Excerpted records.
+ + +

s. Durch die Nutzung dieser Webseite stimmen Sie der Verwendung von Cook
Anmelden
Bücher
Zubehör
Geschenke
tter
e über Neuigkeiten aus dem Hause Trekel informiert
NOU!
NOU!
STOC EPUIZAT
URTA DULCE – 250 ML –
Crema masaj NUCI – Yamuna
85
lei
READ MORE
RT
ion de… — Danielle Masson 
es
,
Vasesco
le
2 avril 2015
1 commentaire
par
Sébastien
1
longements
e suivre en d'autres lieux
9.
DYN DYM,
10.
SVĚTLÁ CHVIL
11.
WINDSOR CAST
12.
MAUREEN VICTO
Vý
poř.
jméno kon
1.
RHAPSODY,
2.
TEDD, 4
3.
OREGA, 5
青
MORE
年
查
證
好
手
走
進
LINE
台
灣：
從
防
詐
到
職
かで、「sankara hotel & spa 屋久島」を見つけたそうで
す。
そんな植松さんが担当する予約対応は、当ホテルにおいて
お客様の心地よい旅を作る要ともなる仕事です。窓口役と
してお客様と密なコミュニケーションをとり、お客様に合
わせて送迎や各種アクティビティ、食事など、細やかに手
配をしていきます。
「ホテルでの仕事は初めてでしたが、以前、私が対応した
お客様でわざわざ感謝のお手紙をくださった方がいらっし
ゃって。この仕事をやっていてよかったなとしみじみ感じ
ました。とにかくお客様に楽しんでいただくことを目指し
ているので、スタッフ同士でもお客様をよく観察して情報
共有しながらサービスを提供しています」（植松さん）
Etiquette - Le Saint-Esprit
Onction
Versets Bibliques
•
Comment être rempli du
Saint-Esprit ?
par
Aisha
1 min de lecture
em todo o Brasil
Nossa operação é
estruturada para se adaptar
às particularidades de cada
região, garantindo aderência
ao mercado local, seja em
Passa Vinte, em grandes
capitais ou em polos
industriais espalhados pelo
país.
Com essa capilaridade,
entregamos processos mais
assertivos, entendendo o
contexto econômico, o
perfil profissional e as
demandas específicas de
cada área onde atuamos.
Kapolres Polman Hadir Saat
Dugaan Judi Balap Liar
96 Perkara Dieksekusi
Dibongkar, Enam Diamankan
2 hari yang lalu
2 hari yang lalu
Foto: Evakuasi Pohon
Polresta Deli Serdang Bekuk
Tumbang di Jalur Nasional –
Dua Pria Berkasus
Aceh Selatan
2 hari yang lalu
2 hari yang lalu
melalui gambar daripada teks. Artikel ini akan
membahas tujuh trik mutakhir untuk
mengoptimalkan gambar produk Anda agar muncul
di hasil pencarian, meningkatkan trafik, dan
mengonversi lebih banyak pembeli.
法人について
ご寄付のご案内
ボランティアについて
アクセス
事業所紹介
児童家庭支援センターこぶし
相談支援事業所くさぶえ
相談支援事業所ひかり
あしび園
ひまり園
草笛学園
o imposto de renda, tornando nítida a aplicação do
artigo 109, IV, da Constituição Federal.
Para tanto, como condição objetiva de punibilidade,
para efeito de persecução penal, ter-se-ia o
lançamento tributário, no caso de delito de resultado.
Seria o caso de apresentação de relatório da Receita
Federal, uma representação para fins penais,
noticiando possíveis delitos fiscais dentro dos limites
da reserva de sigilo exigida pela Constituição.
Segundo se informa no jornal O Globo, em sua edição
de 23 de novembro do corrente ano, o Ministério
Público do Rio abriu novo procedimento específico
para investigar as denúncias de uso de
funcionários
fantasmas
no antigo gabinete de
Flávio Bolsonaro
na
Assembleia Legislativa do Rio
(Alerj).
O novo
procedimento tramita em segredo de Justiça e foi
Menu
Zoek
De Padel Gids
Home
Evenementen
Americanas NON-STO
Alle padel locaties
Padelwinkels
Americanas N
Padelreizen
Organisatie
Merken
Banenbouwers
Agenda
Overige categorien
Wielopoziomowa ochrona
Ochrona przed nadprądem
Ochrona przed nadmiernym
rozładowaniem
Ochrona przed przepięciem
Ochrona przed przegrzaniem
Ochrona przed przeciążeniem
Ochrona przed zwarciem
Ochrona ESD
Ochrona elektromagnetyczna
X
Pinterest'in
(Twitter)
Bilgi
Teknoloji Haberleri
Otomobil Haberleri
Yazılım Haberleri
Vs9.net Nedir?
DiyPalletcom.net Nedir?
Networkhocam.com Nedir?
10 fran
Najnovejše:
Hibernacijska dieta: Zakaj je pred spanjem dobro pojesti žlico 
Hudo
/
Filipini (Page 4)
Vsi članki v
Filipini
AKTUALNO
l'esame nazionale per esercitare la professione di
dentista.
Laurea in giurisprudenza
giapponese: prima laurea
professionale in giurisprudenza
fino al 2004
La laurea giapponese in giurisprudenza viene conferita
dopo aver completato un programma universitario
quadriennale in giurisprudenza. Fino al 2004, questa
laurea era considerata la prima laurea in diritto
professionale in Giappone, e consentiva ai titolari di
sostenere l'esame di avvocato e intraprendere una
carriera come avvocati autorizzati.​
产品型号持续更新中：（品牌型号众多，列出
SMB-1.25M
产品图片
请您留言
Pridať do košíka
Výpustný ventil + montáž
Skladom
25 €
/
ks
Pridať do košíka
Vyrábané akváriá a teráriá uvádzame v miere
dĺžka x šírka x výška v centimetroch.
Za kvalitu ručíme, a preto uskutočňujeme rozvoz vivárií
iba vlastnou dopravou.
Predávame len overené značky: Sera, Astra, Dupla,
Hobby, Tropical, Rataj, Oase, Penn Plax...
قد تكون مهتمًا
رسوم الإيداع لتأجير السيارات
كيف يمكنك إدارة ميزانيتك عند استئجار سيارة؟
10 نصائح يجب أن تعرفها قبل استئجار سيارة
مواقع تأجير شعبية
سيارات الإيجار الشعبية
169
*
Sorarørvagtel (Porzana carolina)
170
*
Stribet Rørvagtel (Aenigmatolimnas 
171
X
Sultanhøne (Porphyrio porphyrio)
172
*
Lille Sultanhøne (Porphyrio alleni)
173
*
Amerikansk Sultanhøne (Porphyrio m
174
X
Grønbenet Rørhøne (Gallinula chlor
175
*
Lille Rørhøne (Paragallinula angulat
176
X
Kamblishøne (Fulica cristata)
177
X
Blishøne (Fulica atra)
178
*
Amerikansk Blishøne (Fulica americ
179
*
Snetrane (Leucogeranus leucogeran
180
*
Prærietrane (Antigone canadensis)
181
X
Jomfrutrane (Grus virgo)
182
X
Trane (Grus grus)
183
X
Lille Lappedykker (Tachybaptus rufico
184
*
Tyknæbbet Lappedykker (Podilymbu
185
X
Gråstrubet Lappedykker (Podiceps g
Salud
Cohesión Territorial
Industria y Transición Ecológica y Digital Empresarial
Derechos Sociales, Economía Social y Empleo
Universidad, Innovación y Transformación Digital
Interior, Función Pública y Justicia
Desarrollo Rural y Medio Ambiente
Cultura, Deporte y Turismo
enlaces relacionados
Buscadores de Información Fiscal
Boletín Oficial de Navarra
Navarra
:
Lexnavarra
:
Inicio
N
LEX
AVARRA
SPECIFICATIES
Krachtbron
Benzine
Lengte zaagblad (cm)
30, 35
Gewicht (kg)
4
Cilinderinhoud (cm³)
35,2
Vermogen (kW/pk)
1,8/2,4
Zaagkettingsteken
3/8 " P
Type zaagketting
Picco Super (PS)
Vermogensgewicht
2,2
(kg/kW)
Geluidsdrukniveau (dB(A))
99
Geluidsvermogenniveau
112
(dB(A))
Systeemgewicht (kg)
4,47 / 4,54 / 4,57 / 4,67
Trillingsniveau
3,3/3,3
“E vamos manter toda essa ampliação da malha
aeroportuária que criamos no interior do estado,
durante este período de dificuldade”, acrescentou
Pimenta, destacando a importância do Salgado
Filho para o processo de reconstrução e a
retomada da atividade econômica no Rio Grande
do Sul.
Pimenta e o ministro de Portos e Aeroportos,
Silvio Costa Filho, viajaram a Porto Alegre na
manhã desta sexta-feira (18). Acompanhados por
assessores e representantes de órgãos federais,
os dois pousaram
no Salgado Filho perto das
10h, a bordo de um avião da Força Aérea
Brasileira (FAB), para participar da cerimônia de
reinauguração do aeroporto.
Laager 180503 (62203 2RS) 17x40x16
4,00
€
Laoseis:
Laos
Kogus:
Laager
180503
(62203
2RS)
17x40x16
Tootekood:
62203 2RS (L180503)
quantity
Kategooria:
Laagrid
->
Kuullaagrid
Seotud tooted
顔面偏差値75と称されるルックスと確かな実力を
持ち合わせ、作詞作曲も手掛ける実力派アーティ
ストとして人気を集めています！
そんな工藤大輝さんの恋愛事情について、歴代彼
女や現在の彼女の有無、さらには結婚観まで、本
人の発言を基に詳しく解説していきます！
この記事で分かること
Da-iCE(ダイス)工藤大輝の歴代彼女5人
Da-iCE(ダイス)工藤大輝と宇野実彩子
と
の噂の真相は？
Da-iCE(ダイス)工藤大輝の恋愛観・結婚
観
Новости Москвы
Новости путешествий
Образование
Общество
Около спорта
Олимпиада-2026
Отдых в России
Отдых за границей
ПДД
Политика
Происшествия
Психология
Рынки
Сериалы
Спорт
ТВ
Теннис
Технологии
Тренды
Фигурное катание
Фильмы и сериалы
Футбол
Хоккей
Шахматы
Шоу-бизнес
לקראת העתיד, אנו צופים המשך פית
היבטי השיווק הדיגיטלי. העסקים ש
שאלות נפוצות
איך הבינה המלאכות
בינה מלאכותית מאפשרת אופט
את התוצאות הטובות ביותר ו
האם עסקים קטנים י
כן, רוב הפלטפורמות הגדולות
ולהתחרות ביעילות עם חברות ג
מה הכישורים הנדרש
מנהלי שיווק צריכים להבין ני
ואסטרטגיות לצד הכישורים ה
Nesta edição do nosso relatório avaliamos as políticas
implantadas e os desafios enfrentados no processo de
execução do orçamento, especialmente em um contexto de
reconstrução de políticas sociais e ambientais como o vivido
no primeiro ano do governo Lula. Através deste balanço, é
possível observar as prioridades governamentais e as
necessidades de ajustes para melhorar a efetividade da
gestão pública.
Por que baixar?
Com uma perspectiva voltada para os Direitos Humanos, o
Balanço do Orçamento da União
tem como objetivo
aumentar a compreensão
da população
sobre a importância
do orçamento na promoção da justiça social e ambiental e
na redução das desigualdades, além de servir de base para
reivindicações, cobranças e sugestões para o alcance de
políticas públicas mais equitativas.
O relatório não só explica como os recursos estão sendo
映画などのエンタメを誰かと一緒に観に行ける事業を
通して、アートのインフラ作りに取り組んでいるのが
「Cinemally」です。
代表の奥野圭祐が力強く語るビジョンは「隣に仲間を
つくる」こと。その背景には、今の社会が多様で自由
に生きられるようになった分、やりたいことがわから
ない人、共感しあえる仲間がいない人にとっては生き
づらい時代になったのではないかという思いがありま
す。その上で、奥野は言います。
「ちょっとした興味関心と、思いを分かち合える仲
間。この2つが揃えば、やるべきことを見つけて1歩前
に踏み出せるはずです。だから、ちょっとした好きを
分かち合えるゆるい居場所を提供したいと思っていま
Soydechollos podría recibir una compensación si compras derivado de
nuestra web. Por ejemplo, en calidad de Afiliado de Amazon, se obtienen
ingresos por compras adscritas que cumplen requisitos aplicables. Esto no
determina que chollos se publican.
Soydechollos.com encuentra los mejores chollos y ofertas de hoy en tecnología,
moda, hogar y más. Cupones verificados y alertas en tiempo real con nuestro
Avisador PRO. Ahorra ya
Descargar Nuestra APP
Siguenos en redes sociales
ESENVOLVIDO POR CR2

+ + +

Task to complete. Reproduce the material word for word, starting at its first line and continuing through the line that contains "お客様の心地よい旅を作る要ともなる仕事です。窓口役と".

Output of the task.
s. Durch die Nutzung dieser Webseite stimmen Sie der Verwendung von Cook
Anmelden
Bücher
Zubehör
Geschenke
tter
e über Neuigkeiten aus dem Hause Trekel informiert
NOU!
NOU!
STOC EPUIZAT
URTA DULCE – 250 ML –
Crema masaj NUCI – Yamuna
85
lei
READ MORE
RT
ion de… — Danielle Masson 
es
,
Vasesco
le
2 avril 2015
1 commentaire
par
Sébastien
1
longements
e suivre en d'autres lieux
9.
DYN DYM,
10.
SVĚTLÁ CHVIL
11.
WINDSOR CAST
12.
MAUREEN VICTO
Vý
poř.
jméno kon
1.
RHAPSODY,
2.
TEDD, 4
3.
OREGA, 5
青
MORE
年
查
證
好
手
走
進
LINE
台
灣：
從
防
詐
到
職
かで、「sankara hotel & spa 屋久島」を見つけたそうで
す。
そんな植松さんが担当する予約対応は、当ホテルにおいて
お客様の心地よい旅を作る要ともなる仕事です。窓口役と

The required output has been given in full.